EXERCISE TASKS:
**1)** In the article about Bernie Sanders and Jeremy Corbyn, on what day did the Sanders campaign announce its support for the British Labor party?
**2)** Carry the article on Bernie Sanders and Jeremy Corbyn forward from its last sentence.

QUOTED PASSAGE:
*****

The Press Turns a Blind Eye to Bernie Sanders’s Jeremy Corbyn Problem

Dec. 16 2019

On Thursday—the day of the national election in the United Kingdom—the Bernie Sanders campaign announced its support for the British Labor party. Setting aside the question of whether it is prudent for an American presidential candidate to endorse a foreign politician, especially one with a fondness for terrorists and dictators and who has unleashed a torrent of anti-Semitism in his own party, Noah Rothman notes that the Sanders campaign has some problems of its own that are not unlike Labor’s:

Bernie Sanders has thus far evaded scrutiny over the values he and his campaign share with the Labor party’s discredited leader, but that lack of curiosity is indefensible

Don’t take my word for it; take that of Sanders’s own surrogates. Representative Ilhan Omar, one of Sanders’s most visible endorsers with whom the senator frequently shares the stage, has apologized for some of what she’s admitted were anti-Semitic remarks. . . . Amid the failed Democratic effort to condemn Omar, Sanders’s foreign-policy adviser, Matt Duss [a veteran Israel-hater], attacked the maneuver as one purely designed to “police criticism of Israel.” It is worth recalling that the remark Duss considers scrutiny of Israel was Omar’s claim that pro-Israel lawmakers exhibit an “allegiance to a foreign country.”

*****

EXTRACTED MATERIAL:
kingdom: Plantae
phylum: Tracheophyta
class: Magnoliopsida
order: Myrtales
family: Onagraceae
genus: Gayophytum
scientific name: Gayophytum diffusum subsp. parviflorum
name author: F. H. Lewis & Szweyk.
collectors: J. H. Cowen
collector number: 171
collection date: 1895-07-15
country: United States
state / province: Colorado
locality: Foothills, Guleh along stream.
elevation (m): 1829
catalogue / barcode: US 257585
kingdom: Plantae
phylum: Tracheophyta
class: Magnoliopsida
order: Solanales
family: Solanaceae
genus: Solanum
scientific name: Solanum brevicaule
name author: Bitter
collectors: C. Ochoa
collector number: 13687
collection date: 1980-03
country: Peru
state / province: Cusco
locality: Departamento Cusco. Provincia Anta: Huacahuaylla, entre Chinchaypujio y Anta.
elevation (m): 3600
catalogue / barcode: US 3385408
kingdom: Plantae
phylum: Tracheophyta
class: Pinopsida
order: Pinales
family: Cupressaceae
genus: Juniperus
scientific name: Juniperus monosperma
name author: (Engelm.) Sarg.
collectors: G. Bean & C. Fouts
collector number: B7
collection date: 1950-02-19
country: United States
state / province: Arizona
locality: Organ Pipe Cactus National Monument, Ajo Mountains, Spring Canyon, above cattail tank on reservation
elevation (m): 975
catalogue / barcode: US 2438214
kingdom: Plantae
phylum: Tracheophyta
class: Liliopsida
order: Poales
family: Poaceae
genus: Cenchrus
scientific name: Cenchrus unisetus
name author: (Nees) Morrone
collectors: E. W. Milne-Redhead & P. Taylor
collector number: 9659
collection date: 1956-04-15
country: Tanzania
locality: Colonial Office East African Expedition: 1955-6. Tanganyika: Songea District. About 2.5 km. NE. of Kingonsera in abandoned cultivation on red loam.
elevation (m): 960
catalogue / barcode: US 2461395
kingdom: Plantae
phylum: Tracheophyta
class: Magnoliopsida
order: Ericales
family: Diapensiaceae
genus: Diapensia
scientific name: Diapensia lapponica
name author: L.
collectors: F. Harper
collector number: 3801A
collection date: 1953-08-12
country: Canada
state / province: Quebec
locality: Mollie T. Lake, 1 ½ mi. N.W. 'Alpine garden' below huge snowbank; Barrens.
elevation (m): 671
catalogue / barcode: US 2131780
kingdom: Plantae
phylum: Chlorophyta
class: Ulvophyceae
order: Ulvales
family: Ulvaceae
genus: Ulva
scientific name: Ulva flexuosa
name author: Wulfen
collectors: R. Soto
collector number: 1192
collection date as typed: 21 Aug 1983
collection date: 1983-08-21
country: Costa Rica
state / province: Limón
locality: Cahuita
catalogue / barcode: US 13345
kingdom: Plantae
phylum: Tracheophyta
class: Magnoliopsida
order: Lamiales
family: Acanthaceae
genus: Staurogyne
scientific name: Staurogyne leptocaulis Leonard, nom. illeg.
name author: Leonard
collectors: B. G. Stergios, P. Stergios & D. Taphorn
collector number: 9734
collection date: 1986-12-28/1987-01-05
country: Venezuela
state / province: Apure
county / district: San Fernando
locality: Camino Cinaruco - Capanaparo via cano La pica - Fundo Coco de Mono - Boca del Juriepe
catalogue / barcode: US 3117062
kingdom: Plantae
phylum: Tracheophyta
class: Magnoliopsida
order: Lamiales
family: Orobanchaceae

*****

ANSWERS TO THE EXERCISES:
**1)** On Thursday, the day of the national election in the United Kingdom.

**2)**
Duss joins Sanders’s campaign manager, Faiz Shakir, as two of the more prominent members of the Sanders team who have been implicated in the propagation of anti-Semitic conspiracy theories.

Sanders, [because he is Jewish,] may be insulated from the charge that he shares these suspicious sentiments . . . , but this clear pattern raises some disturbing questions. It is incumbent on the press to ask them. To at least a degree, Sanders clearly evinces some of Corbyn’s instincts on policy, [and] his affiliations suggest a similar tolerance for the radical left’s occasionally anti-Semitic indulgences.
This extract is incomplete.